C’était une photo d’un document en papier. Au dessus d’un petit carré contigu au grand carré qui représentait le bâtiment conservé, il y avait une croix tracée au crayon.
Les travaux d’aménagement de la halle n’avaient pas encore commencé. La mairie avait collé sur les arbres et certains murs des notes signalant la possibilité de consulter le projet. Il demanda avec insistance à son père d’y aller un mercredi après-midi.
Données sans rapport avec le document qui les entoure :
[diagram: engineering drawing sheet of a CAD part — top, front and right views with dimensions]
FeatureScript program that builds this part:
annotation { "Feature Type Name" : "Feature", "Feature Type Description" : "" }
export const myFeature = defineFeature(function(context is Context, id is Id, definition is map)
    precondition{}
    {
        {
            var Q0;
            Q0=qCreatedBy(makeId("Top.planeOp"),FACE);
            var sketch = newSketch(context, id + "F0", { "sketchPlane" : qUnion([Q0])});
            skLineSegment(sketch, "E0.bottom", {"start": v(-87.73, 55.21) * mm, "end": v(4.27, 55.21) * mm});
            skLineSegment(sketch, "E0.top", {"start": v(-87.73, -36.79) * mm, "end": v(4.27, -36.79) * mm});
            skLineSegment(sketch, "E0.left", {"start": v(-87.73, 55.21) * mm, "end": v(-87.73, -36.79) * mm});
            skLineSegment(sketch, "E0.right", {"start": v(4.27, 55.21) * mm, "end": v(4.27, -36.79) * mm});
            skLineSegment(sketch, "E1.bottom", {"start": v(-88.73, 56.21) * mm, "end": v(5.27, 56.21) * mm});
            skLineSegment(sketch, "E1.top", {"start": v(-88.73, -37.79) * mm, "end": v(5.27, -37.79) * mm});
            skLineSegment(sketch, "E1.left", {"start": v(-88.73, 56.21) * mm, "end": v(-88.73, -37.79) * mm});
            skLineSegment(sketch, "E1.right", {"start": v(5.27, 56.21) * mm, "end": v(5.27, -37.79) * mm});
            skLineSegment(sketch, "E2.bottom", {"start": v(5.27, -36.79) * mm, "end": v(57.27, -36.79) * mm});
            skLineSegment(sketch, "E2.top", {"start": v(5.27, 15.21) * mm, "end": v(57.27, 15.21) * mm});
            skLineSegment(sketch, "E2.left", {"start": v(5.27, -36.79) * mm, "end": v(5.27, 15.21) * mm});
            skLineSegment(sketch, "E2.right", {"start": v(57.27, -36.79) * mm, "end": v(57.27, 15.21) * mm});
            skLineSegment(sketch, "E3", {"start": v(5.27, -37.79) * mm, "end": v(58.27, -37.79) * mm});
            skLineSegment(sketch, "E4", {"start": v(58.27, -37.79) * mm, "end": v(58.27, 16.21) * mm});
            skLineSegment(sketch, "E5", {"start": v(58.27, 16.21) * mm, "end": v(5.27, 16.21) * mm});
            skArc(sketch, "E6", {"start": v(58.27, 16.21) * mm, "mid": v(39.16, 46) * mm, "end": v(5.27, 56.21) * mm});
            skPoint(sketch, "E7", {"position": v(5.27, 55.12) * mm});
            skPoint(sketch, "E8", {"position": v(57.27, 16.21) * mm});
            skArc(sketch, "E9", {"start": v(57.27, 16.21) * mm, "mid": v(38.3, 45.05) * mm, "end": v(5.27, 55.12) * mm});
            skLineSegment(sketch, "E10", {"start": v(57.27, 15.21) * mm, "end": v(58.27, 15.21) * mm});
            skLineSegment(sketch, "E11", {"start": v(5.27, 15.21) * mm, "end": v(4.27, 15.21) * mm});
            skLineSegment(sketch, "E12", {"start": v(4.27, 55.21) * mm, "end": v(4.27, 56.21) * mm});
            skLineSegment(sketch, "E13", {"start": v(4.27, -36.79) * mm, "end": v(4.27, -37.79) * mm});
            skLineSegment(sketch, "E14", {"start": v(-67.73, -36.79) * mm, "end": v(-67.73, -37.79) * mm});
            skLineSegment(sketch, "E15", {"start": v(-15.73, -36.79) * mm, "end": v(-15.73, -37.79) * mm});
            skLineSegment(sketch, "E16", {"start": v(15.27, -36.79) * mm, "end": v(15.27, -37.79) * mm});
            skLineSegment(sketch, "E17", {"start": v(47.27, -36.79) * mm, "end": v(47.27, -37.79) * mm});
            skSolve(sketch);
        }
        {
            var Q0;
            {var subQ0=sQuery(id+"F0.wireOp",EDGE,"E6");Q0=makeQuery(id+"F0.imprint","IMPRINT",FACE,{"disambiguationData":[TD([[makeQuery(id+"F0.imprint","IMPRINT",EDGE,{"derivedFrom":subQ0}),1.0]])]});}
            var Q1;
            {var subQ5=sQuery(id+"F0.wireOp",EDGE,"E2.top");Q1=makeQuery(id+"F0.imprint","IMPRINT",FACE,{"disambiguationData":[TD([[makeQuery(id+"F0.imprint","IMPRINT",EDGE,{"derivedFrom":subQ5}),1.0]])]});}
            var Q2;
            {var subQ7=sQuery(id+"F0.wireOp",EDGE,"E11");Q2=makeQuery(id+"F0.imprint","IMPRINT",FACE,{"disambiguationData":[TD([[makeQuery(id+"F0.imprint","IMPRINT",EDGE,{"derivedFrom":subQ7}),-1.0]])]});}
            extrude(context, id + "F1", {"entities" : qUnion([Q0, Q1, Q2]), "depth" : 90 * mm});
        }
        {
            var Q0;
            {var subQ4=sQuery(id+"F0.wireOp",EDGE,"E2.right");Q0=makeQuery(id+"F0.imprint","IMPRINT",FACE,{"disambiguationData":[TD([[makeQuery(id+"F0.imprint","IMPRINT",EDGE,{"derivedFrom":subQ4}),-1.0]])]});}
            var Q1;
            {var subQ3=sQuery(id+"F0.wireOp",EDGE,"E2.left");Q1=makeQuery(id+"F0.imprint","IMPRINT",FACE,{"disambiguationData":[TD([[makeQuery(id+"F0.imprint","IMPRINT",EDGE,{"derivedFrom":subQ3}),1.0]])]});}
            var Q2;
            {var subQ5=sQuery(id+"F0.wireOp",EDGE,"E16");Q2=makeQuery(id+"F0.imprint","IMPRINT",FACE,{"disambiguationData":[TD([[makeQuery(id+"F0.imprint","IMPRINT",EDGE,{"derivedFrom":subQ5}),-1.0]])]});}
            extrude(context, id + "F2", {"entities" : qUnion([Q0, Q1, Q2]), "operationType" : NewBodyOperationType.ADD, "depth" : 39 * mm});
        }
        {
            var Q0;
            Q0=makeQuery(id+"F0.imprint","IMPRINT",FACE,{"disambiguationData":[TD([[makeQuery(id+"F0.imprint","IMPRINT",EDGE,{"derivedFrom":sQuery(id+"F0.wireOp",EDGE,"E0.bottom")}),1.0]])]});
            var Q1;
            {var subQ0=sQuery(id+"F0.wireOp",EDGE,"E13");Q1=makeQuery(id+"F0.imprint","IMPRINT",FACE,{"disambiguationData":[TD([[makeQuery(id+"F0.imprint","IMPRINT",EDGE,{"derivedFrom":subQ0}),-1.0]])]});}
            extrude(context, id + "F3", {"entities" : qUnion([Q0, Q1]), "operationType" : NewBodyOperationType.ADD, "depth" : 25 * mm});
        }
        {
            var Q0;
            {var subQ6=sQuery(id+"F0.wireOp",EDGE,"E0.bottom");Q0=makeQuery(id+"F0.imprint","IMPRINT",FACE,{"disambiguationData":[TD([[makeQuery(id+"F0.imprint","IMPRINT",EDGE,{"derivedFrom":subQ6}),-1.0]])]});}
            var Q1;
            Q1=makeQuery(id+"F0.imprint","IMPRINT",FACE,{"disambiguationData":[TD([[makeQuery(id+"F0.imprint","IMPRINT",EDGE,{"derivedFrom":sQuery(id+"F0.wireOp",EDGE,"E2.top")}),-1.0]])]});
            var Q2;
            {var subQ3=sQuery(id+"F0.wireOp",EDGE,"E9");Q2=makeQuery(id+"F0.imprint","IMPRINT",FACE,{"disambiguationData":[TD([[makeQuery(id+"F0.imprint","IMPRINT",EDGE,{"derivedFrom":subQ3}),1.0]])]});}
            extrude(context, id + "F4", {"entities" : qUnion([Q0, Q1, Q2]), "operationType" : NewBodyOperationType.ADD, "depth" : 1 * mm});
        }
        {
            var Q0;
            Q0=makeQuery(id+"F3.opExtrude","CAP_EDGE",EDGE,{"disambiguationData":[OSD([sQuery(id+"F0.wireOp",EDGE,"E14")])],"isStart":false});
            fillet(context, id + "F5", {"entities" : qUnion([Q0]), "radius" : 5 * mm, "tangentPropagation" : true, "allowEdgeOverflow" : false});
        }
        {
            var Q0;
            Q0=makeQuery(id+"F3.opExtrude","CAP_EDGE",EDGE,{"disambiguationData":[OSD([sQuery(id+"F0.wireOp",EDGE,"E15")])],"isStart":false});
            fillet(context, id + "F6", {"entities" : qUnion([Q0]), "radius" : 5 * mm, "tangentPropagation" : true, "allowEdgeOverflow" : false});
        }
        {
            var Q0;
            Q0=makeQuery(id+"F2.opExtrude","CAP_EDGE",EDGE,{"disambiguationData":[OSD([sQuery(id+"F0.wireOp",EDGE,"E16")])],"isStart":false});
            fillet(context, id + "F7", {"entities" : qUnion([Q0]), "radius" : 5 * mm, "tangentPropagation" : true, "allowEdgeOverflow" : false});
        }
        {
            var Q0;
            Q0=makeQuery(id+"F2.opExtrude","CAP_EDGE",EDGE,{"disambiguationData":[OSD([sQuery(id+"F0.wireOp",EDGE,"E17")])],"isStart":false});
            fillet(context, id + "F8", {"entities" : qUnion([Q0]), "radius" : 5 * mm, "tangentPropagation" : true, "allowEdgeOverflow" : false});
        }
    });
L’employé d’urbanisme de la mairie fut très étonné. Il avait cependant l’obligation de suivre la consigne et d’installer les personnes dans un bureau avec le dossier complet. Ils auraient pu être découragés devant le volume de papier. Parmi les premières pages se trouvait le plan d’ensemble de l’usine avant la destruction. La croix tracée au crayon y figurait. L’enfant ne sedécouragea pas. Il se limitait à rechercher les plans, ce qui était facile car ils débordaient légèrement du paquet. En bon observateur, il remarqua que chaque fois qu’il repérait le carré qui représentait le lieu réservé à l’installation municipale, on y trouvait la même marque au crayon. Au bout d’une vingtaine de minutes ils trouvèrent la lecture de ces documents trop ennuyeuse et les rendirent à l’employé.
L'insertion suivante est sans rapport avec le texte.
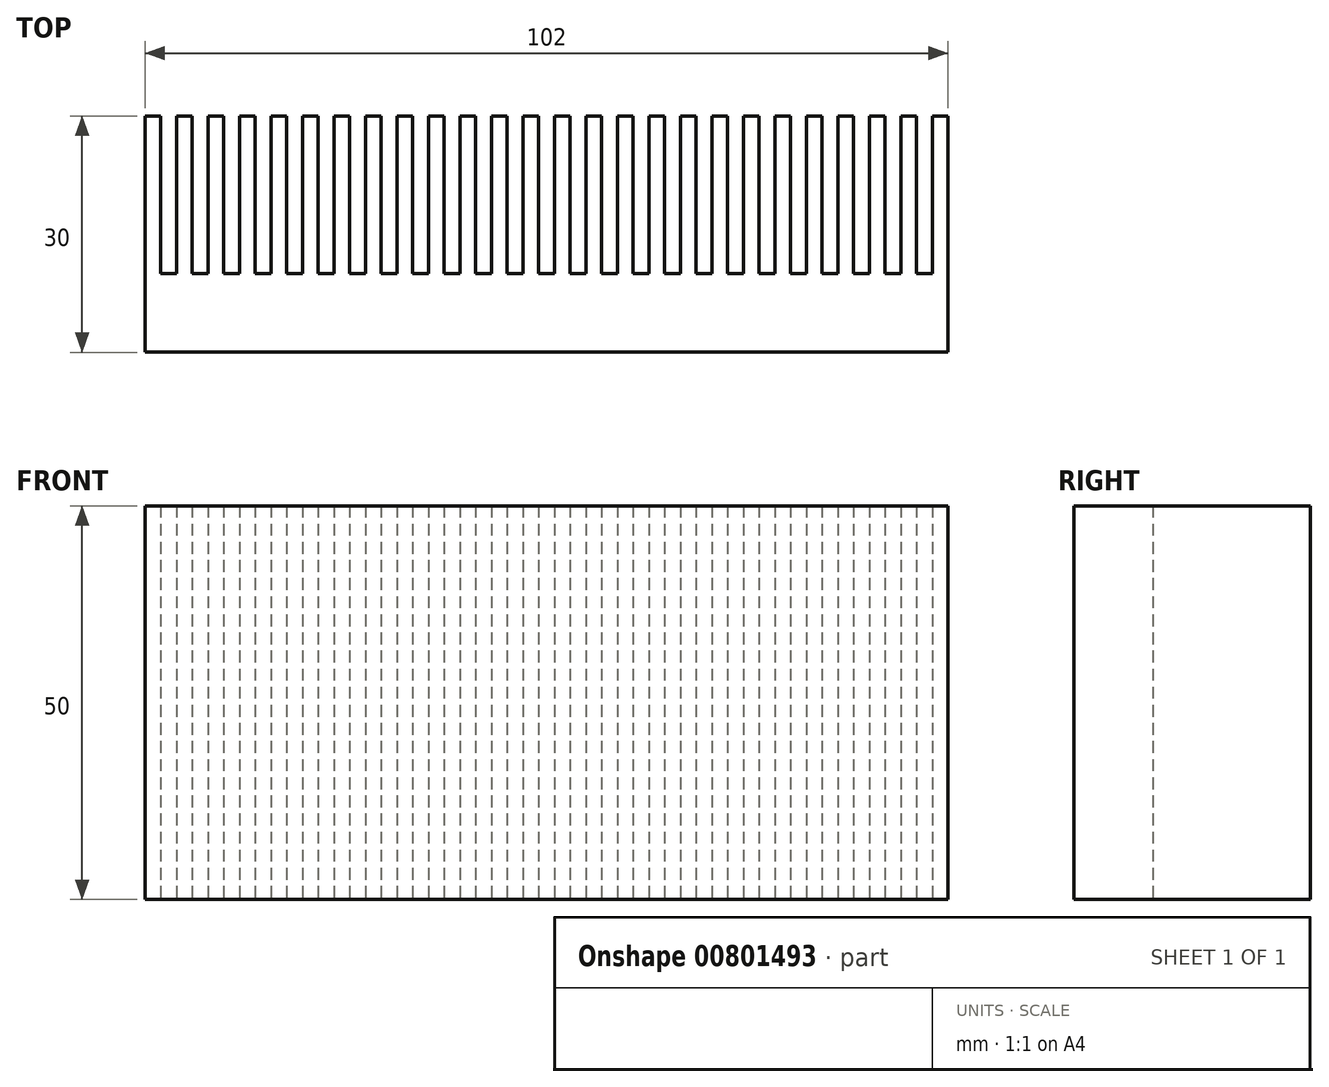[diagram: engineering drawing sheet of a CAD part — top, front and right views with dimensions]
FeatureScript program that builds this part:
annotation { "Feature Type Name" : "Feature", "Feature Type Description" : "" }
export const myFeature = defineFeature(function(context is Context, id is Id, definition is map)
    precondition{}
    {
        {
            var Q0;
            Q0=qCreatedBy(makeId("Top.planeOp"),FACE);
            var sketch = newSketch(context, id + "F0", { "sketchPlane" : qUnion([Q0])});
            skLineSegment(sketch, "E0", {"start": v(-567.65, -272.97) * mm, "end": v(-465.65, -272.97) * mm});
            skLineSegment(sketch, "E1", {"start": v(-465.65, -272.97) * mm, "end": v(-465.65, -242.97) * mm});
            skLineSegment(sketch, "E2", {"start": v(-465.65, -242.97) * mm, "end": v(-467.65, -242.97) * mm});
            skLineSegment(sketch, "E3", {"start": v(-467.65, -242.97) * mm, "end": v(-467.65, -262.97) * mm});
            skLineSegment(sketch, "E4", {"start": v(-467.65, -262.97) * mm, "end": v(-469.65, -262.97) * mm});
            skLineSegment(sketch, "E5", {"start": v(-469.65, -262.97) * mm, "end": v(-469.65, -242.97) * mm});
            skLineSegment(sketch, "E6.1.0.0", {"start": v(-469.65, -242.97) * mm, "end": v(-471.65, -242.97) * mm});
            skLineSegment(sketch, "E6.1.0.1", {"start": v(-471.65, -242.97) * mm, "end": v(-471.65, -262.97) * mm});
            skLineSegment(sketch, "E6.1.0.2", {"start": v(-471.65, -262.97) * mm, "end": v(-473.65, -262.97) * mm});
            skLineSegment(sketch, "E6.1.0.3", {"start": v(-473.65, -262.97) * mm, "end": v(-473.65, -242.97) * mm});
            skLineSegment(sketch, "E6.2.0.0", {"start": v(-473.65, -242.97) * mm, "end": v(-475.65, -242.97) * mm});
            skLineSegment(sketch, "E6.2.0.1", {"start": v(-475.65, -242.97) * mm, "end": v(-475.65, -262.97) * mm});
            skLineSegment(sketch, "E6.2.0.2", {"start": v(-475.65, -262.97) * mm, "end": v(-477.65, -262.97) * mm});
            skLineSegment(sketch, "E6.2.0.3", {"start": v(-477.65, -262.97) * mm, "end": v(-477.65, -242.97) * mm});
            skLineSegment(sketch, "E6.3.0.0", {"start": v(-477.65, -242.97) * mm, "end": v(-479.65, -242.97) * mm});
            skLineSegment(sketch, "E6.3.0.1", {"start": v(-479.65, -242.97) * mm, "end": v(-479.65, -262.97) * mm});
            skLineSegment(sketch, "E6.3.0.2", {"start": v(-479.65, -262.97) * mm, "end": v(-481.65, -262.97) * mm});
            skLineSegment(sketch, "E6.3.0.3", {"start": v(-481.65, -262.97) * mm, "end": v(-481.65, -242.97) * mm});
            skLineSegment(sketch, "E6.4.0.0", {"start": v(-481.65, -242.97) * mm, "end": v(-483.65, -242.97) * mm});
            skLineSegment(sketch, "E6.4.0.1", {"start": v(-483.65, -242.97) * mm, "end": v(-483.65, -262.97) * mm});
            skLineSegment(sketch, "E6.4.0.2", {"start": v(-483.65, -262.97) * mm, "end": v(-485.65, -262.97) * mm});
            skLineSegment(sketch, "E6.4.0.3", {"start": v(-485.65, -262.97) * mm, "end": v(-485.65, -242.97) * mm});
            skLineSegment(sketch, "E6.5.0.0", {"start": v(-485.65, -242.97) * mm, "end": v(-487.65, -242.97) * mm});
            skLineSegment(sketch, "E6.5.0.1", {"start": v(-487.65, -242.97) * mm, "end": v(-487.65, -262.97) * mm});
            skLineSegment(sketch, "E6.5.0.2", {"start": v(-487.65, -262.97) * mm, "end": v(-489.65, -262.97) * mm});
            skLineSegment(sketch, "E6.5.0.3", {"start": v(-489.65, -262.97) * mm, "end": v(-489.65, -242.97) * mm});
            skLineSegment(sketch, "E6.6.0.0", {"start": v(-489.65, -242.97) * mm, "end": v(-491.65, -242.97) * mm});
            skLineSegment(sketch, "E6.6.0.1", {"start": v(-491.65, -242.97) * mm, "end": v(-491.65, -262.97) * mm});
            skLineSegment(sketch, "E6.6.0.2", {"start": v(-491.65, -262.97) * mm, "end": v(-493.65, -262.97) * mm});
            skLineSegment(sketch, "E6.6.0.3", {"start": v(-493.65, -262.97) * mm, "end": v(-493.65, -242.97) * mm});
            skLineSegment(sketch, "E6.7.0.0", {"start": v(-493.65, -242.97) * mm, "end": v(-495.65, -242.97) * mm});
            skLineSegment(sketch, "E6.7.0.1", {"start": v(-495.65, -242.97) * mm, "end": v(-495.65, -262.97) * mm});
            skLineSegment(sketch, "E6.7.0.2", {"start": v(-495.65, -262.97) * mm, "end": v(-497.65, -262.97) * mm});
            skLineSegment(sketch, "E6.7.0.3", {"start": v(-497.65, -262.97) * mm, "end": v(-497.65, -242.97) * mm});
            skLineSegment(sketch, "E6.8.0.0", {"start": v(-497.65, -242.97) * mm, "end": v(-499.65, -242.97) * mm});
            skLineSegment(sketch, "E6.8.0.1", {"start": v(-499.65, -242.97) * mm, "end": v(-499.65, -262.97) * mm});
            skLineSegment(sketch, "E6.8.0.2", {"start": v(-499.65, -262.97) * mm, "end": v(-501.65, -262.97) * mm});
            skLineSegment(sketch, "E6.8.0.3", {"start": v(-501.65, -262.97) * mm, "end": v(-501.65, -242.97) * mm});
            skLineSegment(sketch, "E6.9.0.0", {"start": v(-501.65, -242.97) * mm, "end": v(-503.65, -242.97) * mm});
            skLineSegment(sketch, "E6.9.0.1", {"start": v(-503.65, -242.97) * mm, "end": v(-503.65, -262.97) * mm});
            skLineSegment(sketch, "E6.9.0.2", {"start": v(-503.65, -262.97) * mm, "end": v(-505.65, -262.97) * mm});
            skLineSegment(sketch, "E6.9.0.3", {"start": v(-505.65, -262.97) * mm, "end": v(-505.65, -242.97) * mm});
            skLineSegment(sketch, "E6.10.0.0", {"start": v(-505.65, -242.97) * mm, "end": v(-507.65, -242.97) * mm});
            skLineSegment(sketch, "E6.10.0.1", {"start": v(-507.65, -242.97) * mm, "end": v(-507.65, -262.97) * mm});
            skLineSegment(sketch, "E6.10.0.2", {"start": v(-507.65, -262.97) * mm, "end": v(-509.65, -262.97) * mm});
            skLineSegment(sketch, "E6.10.0.3", {"start": v(-509.65, -262.97) * mm, "end": v(-509.65, -242.97) * mm});
            skLineSegment(sketch, "E6.11.0.0", {"start": v(-509.65, -242.97) * mm, "end": v(-511.65, -242.97) * mm});
            skLineSegment(sketch, "E6.11.0.1", {"start": v(-511.65, -242.97) * mm, "end": v(-511.65, -262.97) * mm});
            skLineSegment(sketch, "E6.11.0.2", {"start": v(-511.65, -262.97) * mm, "end": v(-513.65, -262.97) * mm});
            skLineSegment(sketch, "E6.11.0.3", {"start": v(-513.65, -262.97) * mm, "end": v(-513.65, -242.97) * mm});
            skLineSegment(sketch, "E6.12.0.0", {"start": v(-513.65, -242.97) * mm, "end": v(-515.65, -242.97) * mm});
            skLineSegment(sketch, "E6.12.0.1", {"start": v(-515.65, -242.97) * mm, "end": v(-515.65, -262.97) * mm});
            skLineSegment(sketch, "E6.12.0.2", {"start": v(-515.65, -262.97) * mm, "end": v(-517.65, -262.97) * mm});
            skLineSegment(sketch, "E6.12.0.3", {"start": v(-517.65, -262.97) * mm, "end": v(-517.65, -242.97) * mm});
            skLineSegment(sketch, "E6.13.0.0", {"start": v(-517.65, -242.97) * mm, "end": v(-519.65, -242.97) * mm});
            skLineSegment(sketch, "E6.13.0.1", {"start": v(-519.65, -242.97) * mm, "end": v(-519.65, -262.97) * mm});
            skLineSegment(sketch, "E6.13.0.2", {"start": v(-519.65, -262.97) * mm, "end": v(-521.65, -262.97) * mm});
            skLineSegment(sketch, "E6.13.0.3", {"start": v(-521.65, -262.97) * mm, "end": v(-521.65, -242.97) * mm});
            skLineSegment(sketch, "E6.14.0.0", {"start": v(-521.65, -242.97) * mm, "end": v(-523.65, -242.97) * mm});
            skLineSegment(sketch, "E6.14.0.1", {"start": v(-523.65, -242.97) * mm, "end": v(-523.65, -262.97) * mm});
            skLineSegment(sketch, "E6.14.0.2", {"start": v(-523.65, -262.97) * mm, "end": v(-525.65, -262.97) * mm});
            skLineSegment(sketch, "E6.14.0.3", {"start": v(-525.65, -262.97) * mm, "end": v(-525.65, -242.97) * mm});
            skLineSegment(sketch, "E6.15.0.0", {"start": v(-525.65, -242.97) * mm, "end": v(-527.65, -242.97) * mm});
            skLineSegment(sketch, "E6.15.0.1", {"start": v(-527.65, -242.97) * mm, "end": v(-527.65, -262.97) * mm});
            skLineSegment(sketch, "E6.15.0.2", {"start": v(-527.65, -262.97) * mm, "end": v(-529.65, -262.97) * mm});
            skLineSegment(sketch, "E6.15.0.3", {"start": v(-529.65, -262.97) * mm, "end": v(-529.65, -242.97) * mm});
            skLineSegment(sketch, "E6.16.0.0", {"start": v(-529.65, -242.97) * mm, "end": v(-531.65, -242.97) * mm});
            skLineSegment(sketch, "E6.16.0.1", {"start": v(-531.65, -242.97) * mm, "end": v(-531.65, -262.97) * mm});
            skLineSegment(sketch, "E6.16.0.2", {"start": v(-531.65, -262.97) * mm, "end": v(-533.65, -262.97) * mm});
            skLineSegment(sketch, "E6.16.0.3", {"start": v(-533.65, -262.97) * mm, "end": v(-533.65, -242.97) * mm});
            skLineSegment(sketch, "E6.17.0.0", {"start": v(-533.65, -242.97) * mm, "end": v(-535.65, -242.97) * mm});
            skLineSegment(sketch, "E6.17.0.1", {"start": v(-535.65, -242.97) * mm, "end": v(-535.65, -262.97) * mm});
            skLineSegment(sketch, "E6.17.0.2", {"start": v(-535.65, -262.97) * mm, "end": v(-537.65, -262.97) * mm});
            skLineSegment(sketch, "E6.17.0.3", {"start": v(-537.65, -262.97) * mm, "end": v(-537.65, -242.97) * mm});
            skLineSegment(sketch, "E6.18.0.0", {"start": v(-537.65, -242.97) * mm, "end": v(-539.65, -242.97) * mm});
            skLineSegment(sketch, "E6.18.0.1", {"start": v(-539.65, -242.97) * mm, "end": v(-539.65, -262.97) * mm});
            skLineSegment(sketch, "E6.18.0.2", {"start": v(-539.65, -262.97) * mm, "end": v(-541.65, -262.97) * mm});
            skLineSegment(sketch, "E6.18.0.3", {"start": v(-541.65, -262.97) * mm, "end": v(-541.65, -242.97) * mm});
            skLineSegment(sketch, "E6.19.0.0", {"start": v(-541.65, -242.97) * mm, "end": v(-543.65, -242.97) * mm});
            skLineSegment(sketch, "E6.19.0.1", {"start": v(-543.65, -242.97) * mm, "end": v(-543.65, -262.97) * mm});
            skLineSegment(sketch, "E6.19.0.2", {"start": v(-543.65, -262.97) * mm, "end": v(-545.65, -262.97) * mm});
            skLineSegment(sketch, "E6.19.0.3", {"start": v(-545.65, -262.97) * mm, "end": v(-545.65, -242.97) * mm});
            skLineSegment(sketch, "E6.20.0.0", {"start": v(-545.65, -242.97) * mm, "end": v(-547.65, -242.97) * mm});
            skLineSegment(sketch, "E6.20.0.1", {"start": v(-547.65, -242.97) * mm, "end": v(-547.65, -262.97) * mm});
            skLineSegment(sketch, "E6.20.0.2", {"start": v(-547.65, -262.97) * mm, "end": v(-549.65, -262.97) * mm});
            skLineSegment(sketch, "E6.20.0.3", {"start": v(-549.65, -262.97) * mm, "end": v(-549.65, -242.97) * mm});
            skLineSegment(sketch, "E6.21.0.0", {"start": v(-549.65, -242.97) * mm, "end": v(-551.65, -242.97) * mm});
            skLineSegment(sketch, "E6.21.0.1", {"start": v(-551.65, -242.97) * mm, "end": v(-551.65, -262.97) * mm});
            skLineSegment(sketch, "E6.21.0.2", {"start": v(-551.65, -262.97) * mm, "end": v(-553.65, -262.97) * mm});
            skLineSegment(sketch, "E6.21.0.3", {"start": v(-553.65, -262.97) * mm, "end": v(-553.65, -242.97) * mm});
            skLineSegment(sketch, "E6.22.0.0", {"start": v(-553.65, -242.97) * mm, "end": v(-555.65, -242.97) * mm});
            skLineSegment(sketch, "E6.22.0.1", {"start": v(-555.65, -242.97) * mm, "end": v(-555.65, -262.97) * mm});
            skLineSegment(sketch, "E6.22.0.2", {"start": v(-555.65, -262.97) * mm, "end": v(-557.65, -262.97) * mm});
            skLineSegment(sketch, "E6.22.0.3", {"start": v(-557.65, -262.97) * mm, "end": v(-557.65, -242.97) * mm});
            skLineSegment(sketch, "E6.23.0.0", {"start": v(-557.65, -242.97) * mm, "end": v(-559.65, -242.97) * mm});
            skLineSegment(sketch, "E6.23.0.1", {"start": v(-559.65, -242.97) * mm, "end": v(-559.65, -262.97) * mm});
            skLineSegment(sketch, "E6.23.0.2", {"start": v(-559.65, -262.97) * mm, "end": v(-561.65, -262.97) * mm});
            skLineSegment(sketch, "E6.23.0.3", {"start": v(-561.65, -262.97) * mm, "end": v(-561.65, -242.97) * mm});
            skLineSegment(sketch, "E6.24.0.0", {"start": v(-561.65, -242.97) * mm, "end": v(-563.65, -242.97) * mm});
            skLineSegment(sketch, "E6.24.0.1", {"start": v(-563.65, -242.97) * mm, "end": v(-563.65, -262.97) * mm});
            skLineSegment(sketch, "E6.24.0.2", {"start": v(-563.65, -262.97) * mm, "end": v(-565.65, -262.97) * mm});
            skLineSegment(sketch, "E6.direction1", {"start": v(-467.65, -242.97) * mm, "end": v(-471.65, -242.97) * mm, "construction": true});
            skLineSegment(sketch, "E7", {"start": v(-567.65, -272.97) * mm, "end": v(-567.65, -242.97) * mm});
            skLineSegment(sketch, "E8", {"start": v(-567.65, -242.97) * mm, "end": v(-565.65, -242.97) * mm});
            skLineSegment(sketch, "E9", {"start": v(-565.65, -262.97) * mm, "end": v(-565.65, -242.97) * mm});
            skSolve(sketch);
        }
        {
            var Q0;
            Q0=makeQuery(id+"F0.imprint","IMPRINT",FACE,{"disambiguationData":[TD([[makeQuery(id+"F0.imprint","IMPRINT",EDGE,{"derivedFrom":sQuery(id+"F0.wireOp",EDGE,"E0")}),1.0]])]});
            extrude(context, id + "F1", {"entities" : qUnion([Q0]), "depth" : 50 * mm, "offsetDistance" : 25 * mm});
        }
    });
Aussitôt l’enfant alla retrouver ses copains de jeux. Il proposa d’aller jouer à cache-cache autour du seul bâtiment qui restait debout de l’ancienne usine. Ils trouvèrent des barrières en plastique et des rubans rouges et blancs faciles à traverser. Il alla directement au lieu qui , d’après ses déductions, avait été repéré avec une croix sur les plans. Il y avait une petite construction comme celles qui couvrent les compteurs d’eau. Alors que les autres enfants jouaient à inspecter l’intérieur de la halle, il força la porte en fer. Il dut casser le cadenas avec une pierre. Il y avait, en effet, un compteur d’eau d’une taille inhabituelle. Derrière on devinait des papiers froissés et humides. Il les prit avec soin pour ne pas les détruire. Deux gardiens des travaux avaient remarqué la présence des enfants, ils coururent vers le bâtiment en criant des menaces. Les autres enfants sortirent de leurs cachettes et les gardiens se dirigèrent vers eux. Pendant ce temps il eut le temps de mettre les papiers dans son cartable, qu’il avait eu soin de porter. Il rejoignit tranquillement ses camarades, et partagea la pluie de reproches et menaces que les gardiens leur adressaient. Ils ne paraissaient pas trop méchants, ils en prirent deux par les bras, et, avec bonhomie, les amenèrent hors de l’enceinte. Ils leur conseillèrent alors de ne plus être vus à cet endroit.
Il se dépêcha de rentrer à la maison avec son butin. Il n’y avait presque pas d’images dans ces papiers. Il avait du mal à comprendre ce qu’il lisait, alors il pensa que son père pourrait le faire. Le père fut très étonné de la trouvaille de son fils. Il comprit vite l’importance de ces documents. Il passa la nuit à les lire plus d’une fois. On comprenait assez clairement qu’il s’agissait du complot qu’un groupe d’actionnaires avait mené dans le but de fermer cette usine qui était considérée obsolète. La conséquence attendue fut une forte hausse des actions de la compagnie.
Le matin suivant le père eut l’idée de demander à l’enfant la raison pour laquelle il lui avait parlé du mot « avocat ». Ils regardèrent ensemble les pages du site internet où il avait trouvé ce mot. Le nom de l’avocat du sous-directeur licencié y figurait. Après s’être mis en contact avec cet avocat, l’affaire s’ébruita vite. Les actionnaires qui avaient bénéficié de la hausse avaient tous vendu leurs actions. Ils furent accusés de délit d’initiés. De fortes amendes furent appliquées. Le sous-directeur fut indemnisé en stock options, ainsi que certains autres dirigeants. Aucun des ouvriers licenciés ne fut mentionné.